Soon, they were trekking among fields of paprika and young corn. They crossed a muddy ditch, and stopped along a set of train tracks. The late afternoon light was golden, and red poppies grew along the rails. The tracks led straight into Hungary, which was now less than a mile away. The group would follow them, but not until it was dark.

They searched for a hiding place, settling on a thicket of shrubs and small trees between the tracks and more flowering paprika plants. Hidden from view, they brought out their dinner – candy bars and water. They sat for several hours as the light faded and a farmer drove a tractor in a nearby field. Then they turned off their phones, for fear police could track them. A few people clutched box cutters, for protection against thieves. Finally, they rose, ready for the next leg of their journey.

And an end neither Muhannad nor Nasser expected.

• • •

The plan worked. Muhannad, Nasser, and their group crossed the border undetected and met the drivers they had arranged in a small Hungarian village. They paid $140 each for the drive to Budapest. There, the group split up. Nasser and Muhannad decided to travel as far as their money would take them – at least to Germany, but they hoped beyond.

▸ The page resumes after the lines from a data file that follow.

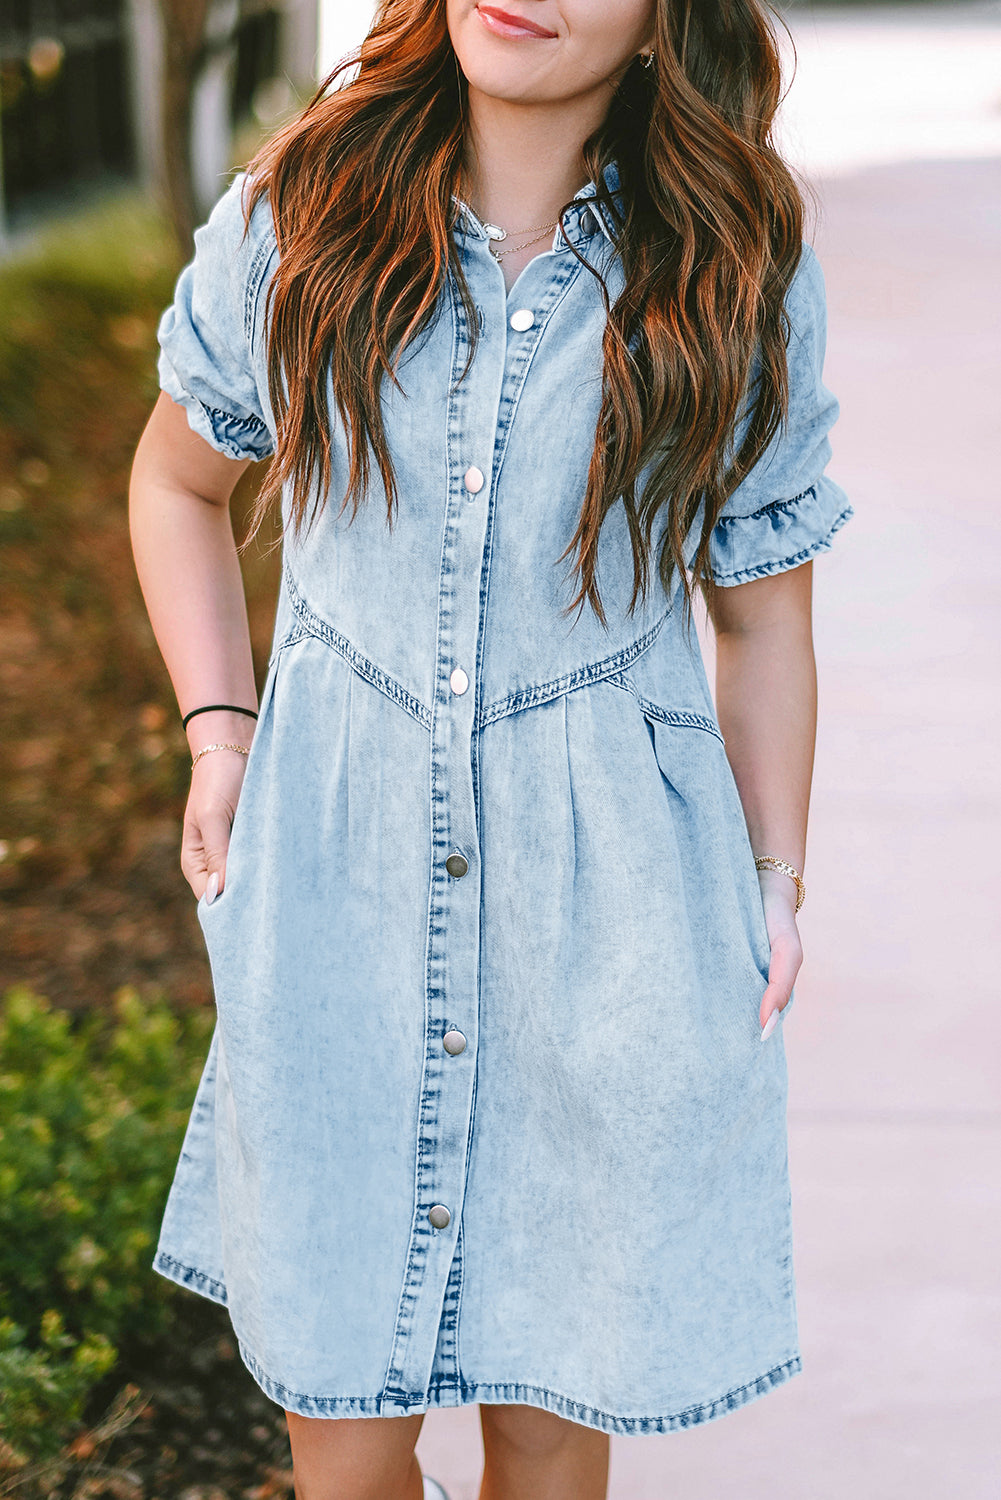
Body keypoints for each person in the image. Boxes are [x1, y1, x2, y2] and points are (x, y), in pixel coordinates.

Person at [128, 2, 853, 1497]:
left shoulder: (728, 267)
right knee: (340, 1448)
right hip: (336, 893)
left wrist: (773, 874)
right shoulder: (300, 211)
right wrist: (220, 731)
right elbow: (176, 481)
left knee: (543, 1428)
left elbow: (763, 618)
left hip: (609, 912)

They paid a man $1,345 to drive them to Germany, and he dropped them on the road just across the border from Austria. They walked an hour to Passau and bought tickets to Hamburg before their good fortune finally ran out: A police officer spotted them in the station.

It was finally over, they thought. They had traveled more than 1,553 miles by boat, train, bus, car, and foot. They had survived the Aegean. They had endured bullying from police and smugglers. They had defied the elements. Now it was over, here in Germany, so tantalizingly close to where they had hoped to end up – either Luxembourg or the Netherlands.

Then something strange happened.

“Are you tired?” the police officer asked them. He gave them an apple and a banana, and explained that they needed to come to the police station to apply for asylum. They stayed there overnight, and when it was time to leave in the morning, another officer roused them as politely as a concierge.

“They were very gentle when they woke us up,” Nasser recalled later. “He said ‘excuse me, sorry,’ and woke us like this” – looking incredulous, he mimed someone gently tapping his shoulder to wake him. “We were thinking of trying to go to another country, but they were so kind,” says Nasser. “So we thought OK, we’ll stay here.”

• • •

I visited them about a week after they arrived, at an asylum center where they were staying in Freyung, a tiny town nestled in the rolling hills of Bavaria. Nasser and Muhannad shared a tidy room with two beds, a balcony, and a private bathroom. The center provided three meals a day.

We sat in a cafe in the quaint center of town, dominated by a church that towered above cobblestone streets. Muhannad and Nasser seemed relieved – happy their journey was over. But both were restless. Their asylum applications were still pending, and while their requests were virtually certain to be granted, the men were eager to start new lives. Eager to find work. And Muhannad, especially, was anxious to get his mother and sister out of Aleppo. He’s afraid that Islamic State will soon seize the city. For him, the journey is not over until he brings them to safety.

Earlier this year, Muhannad’s father, who is divorced from his mother, was injured when the Syrian regime bombed a bus in Aleppo. Muhannad found out when he saw a video of his father, bloodied but still alive, on YouTube.

“Nobody in Syria knows when they will die. For that, I’m scared. For that, I hate that I’m waiting,” says Muhannad. “I want to bring my family, and I’m just wasting time. I don’t want to see one of them in a video someday.”